(Kapatılan)23. Hukuk Dairesi 2011/2932 E. , 2011/2869 K.
"İçtihat Metni"
MAHKEMESİ :Sulh Hukuk Mahkemesi
Taraflar arasındaki itirazın iptali davasının bozma kararına uyularak yapılan yargılaması sonunda ilamda yazılı nedenlerden dolayı davanın reddine yönelik olarak verilen hükmün süresi içinde davacı temsilcileri tarafından temyiz edilmesi üzerine dosya incelendi, gereği konuşulup düşünüldü.
-K A R A R-
Davacı vekili, müvekkili olan kooperatifin tasfiye halinde olduğunu ve konut dağıtımlarının tamamlandığını, ancak vergi dairesi tarafından kooperatifin ortaklara pay dağıtması nedeniyle kâr elde ettiğinden bahisle vergi borcu tahakkuk ettirildiğini, ayrıca tasfiye işlemlerinin tamamlanması için giderler de yapıldığını, davalının alacağının tahsili için yapılan icra takibine kötüniyetli olarak itiraz ettiğini ileri sürerek, itirazın iptali ile %40 oranında icra inkar tazminatına karar verilmesini talep ve dava etmiştir.
Davalı vekili, davacı kooperatifin 30.12.2006 tarihli en son genel kurulunda aidatların tespitine ilişkin bir madde bulunmadığını, ödenmesi gereken borç kalemlerini içeren tahmini bir bütçe yapılarak ortak aidatlarının tayin ve tespitine ilişkin usül ve yasaya uygun bir karar alınmadığından talep edilen 3.600,00 TL nin hukuki bir dayanağının bulunmadığını, bu meblağın ne kadarının vergi borcu, ne kadarının SSK prim borcu, ne kadarının genel gider olduğunun belli olmadığını savunarak, davanın reddini talep etmiştir.

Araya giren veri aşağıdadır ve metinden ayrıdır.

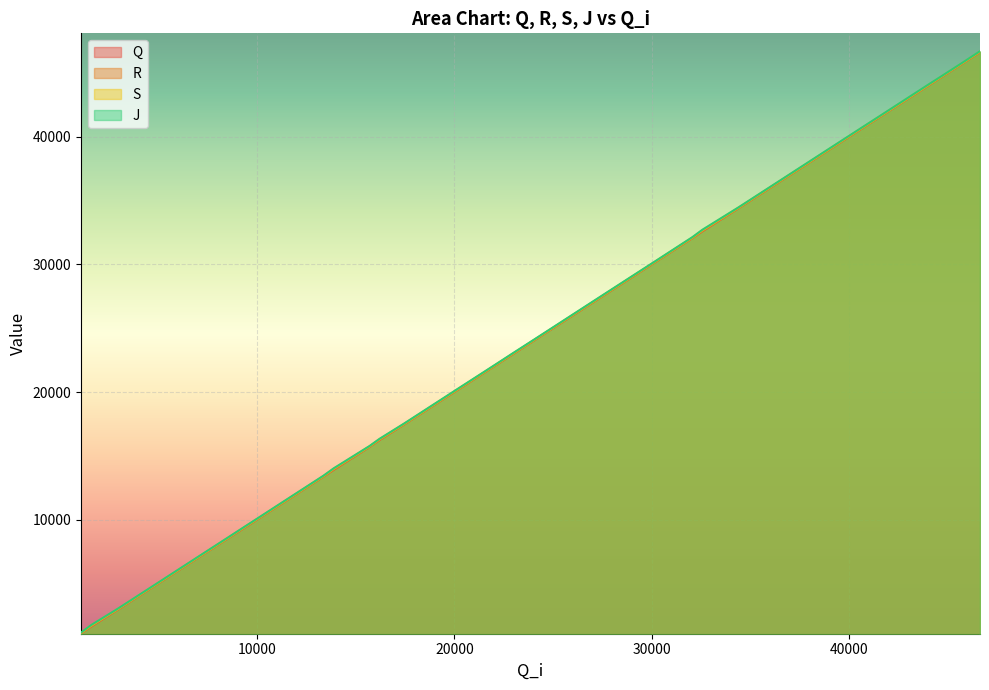

How many values in the S series exceed 23057?

19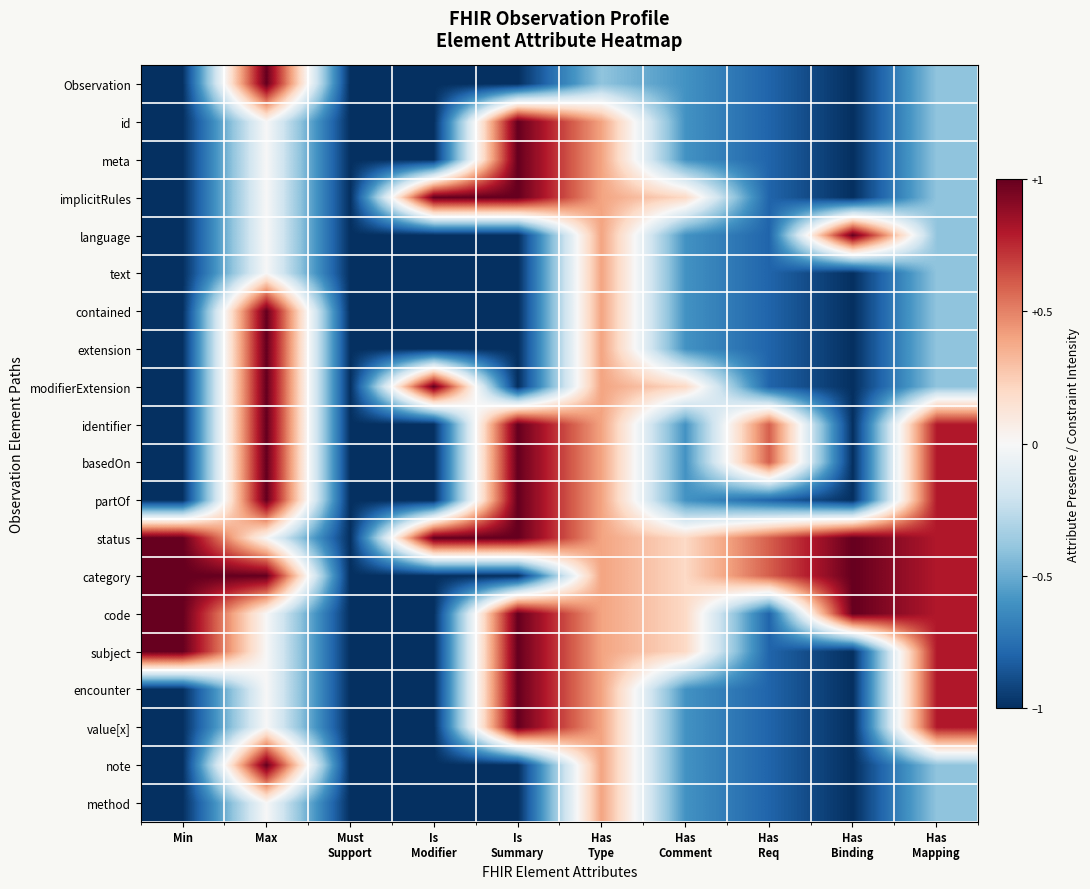

How many distinct data groups are displayed?

20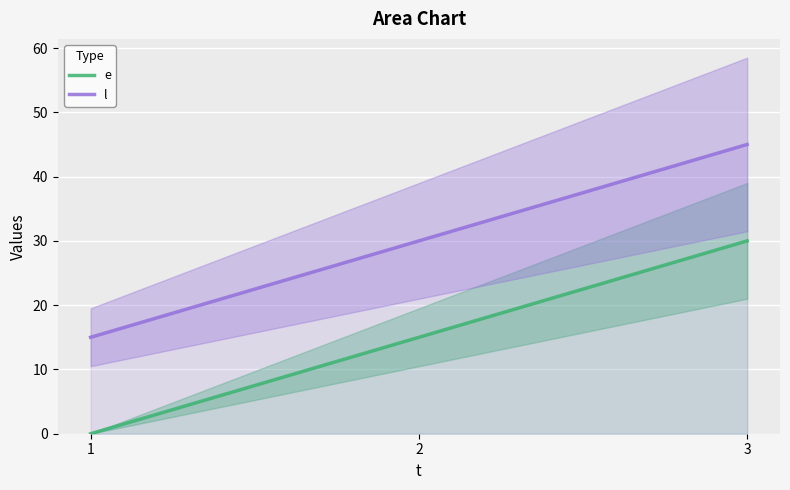

What is the value of the e point at the 2nd from the left?

15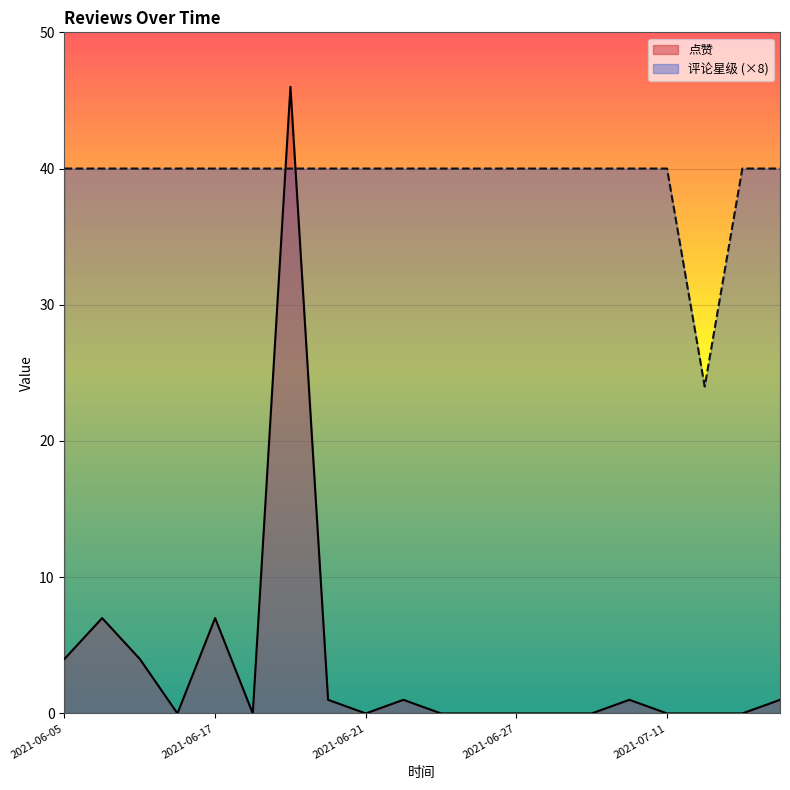

What is the difference between the maximum and second lowest values in the 点赞 series?

46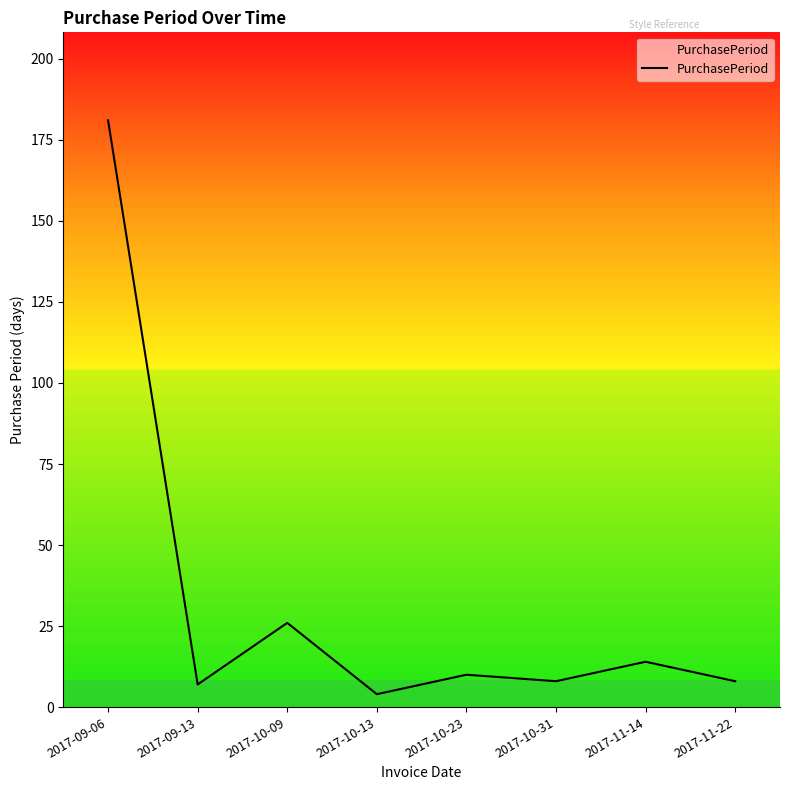

Rank the categories by value from lowest to highest.

2017-10-13, 2017-09-13, 2017-10-31, 2017-11-22, 2017-10-23, 2017-11-14, 2017-10-09, 2017-09-06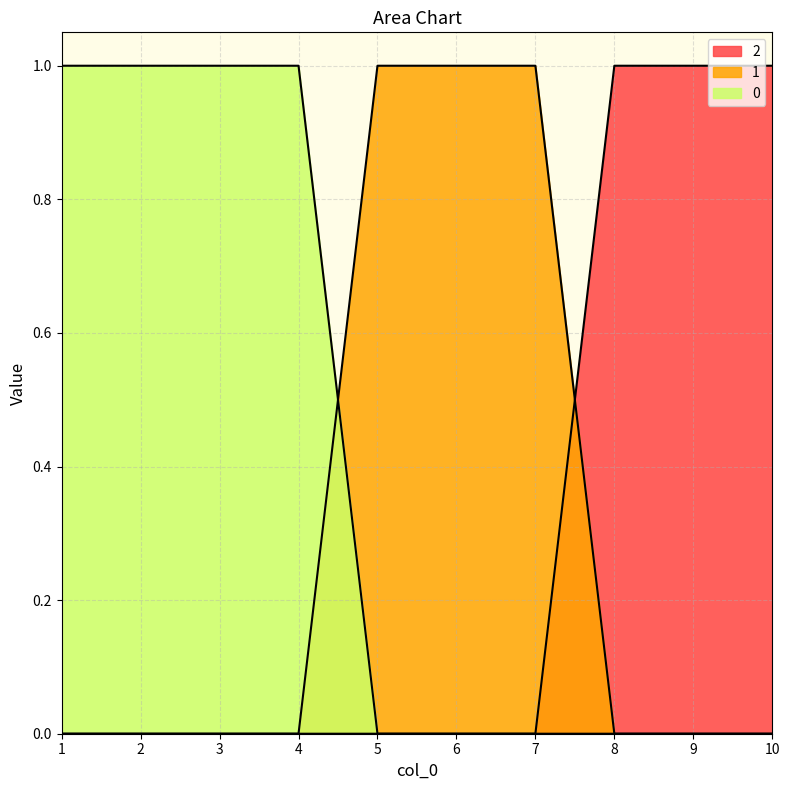

What is the value of the 1 point at the 7th from the left?

1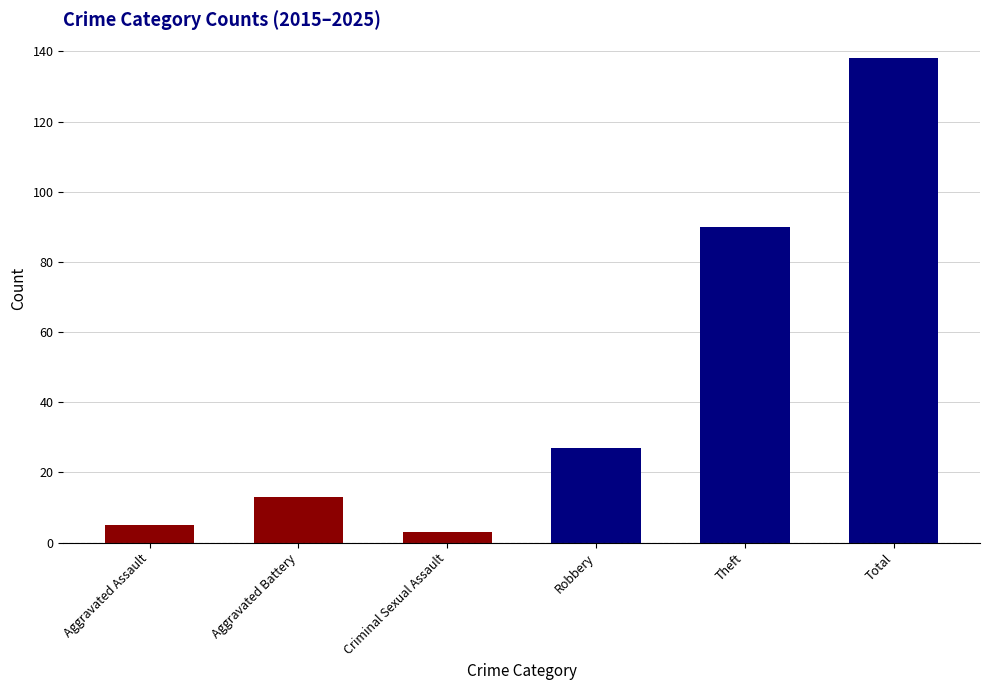

What value does the data have at Criminal Sexual Assault, to the nearest 5?

5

Mahkemece, davanın kısmen kabulüne dair verilen kararın davalı vekilince temyizi üzerine Yargıtay 11. Hukuk Dairesince, davanın reddine karar verilmesi gerekliliğinden bozulması üzerine mahkemece bozma kararına uyularak yapılan yargılama sonucunda, iddia, savunma ve bozma kararına göre, davacı kooperatifin son yapılan genel kurulunda bile kooperatif ortaklarının ödemekle yükümlü oldukları miktarı tespit eden bir kararın alınmadığı, bu konuda tasfiye kuruluna yetki verildiği, bu yetkinin münhasıran genel kurulun yetkisinde olan bir hususun devrine ilişkin olması nedeniyle geçerli olmadığı, genel kurul kararına dayanmayan, ortağı bağlayıcı yönü bulunmayan icra takibine konu borçtan dolayı davalının sorumlu olmadığı gerekçesiyle davanın reddine karar verilmiştir.
Karar, davacı temsilcileri tarafından temyiz edilmiştir.
Dosyadaki yazılara, mahkemece uyulan bozma kararı gereğince hüküm verilmiş olmasına göre, davacı temsilcilerinin temyiz itirazları yerinde görülmemiştir.
SONUÇ: Yukarıda açıklanan nedenlerle, davacı temsilcilerinin tüm temyiz itirazlarının reddiyle usul ve kanuna uygun bulunan hükmün ONANMASINA, 27.12.2011 tarihinde oybirliğiyle karar verildi.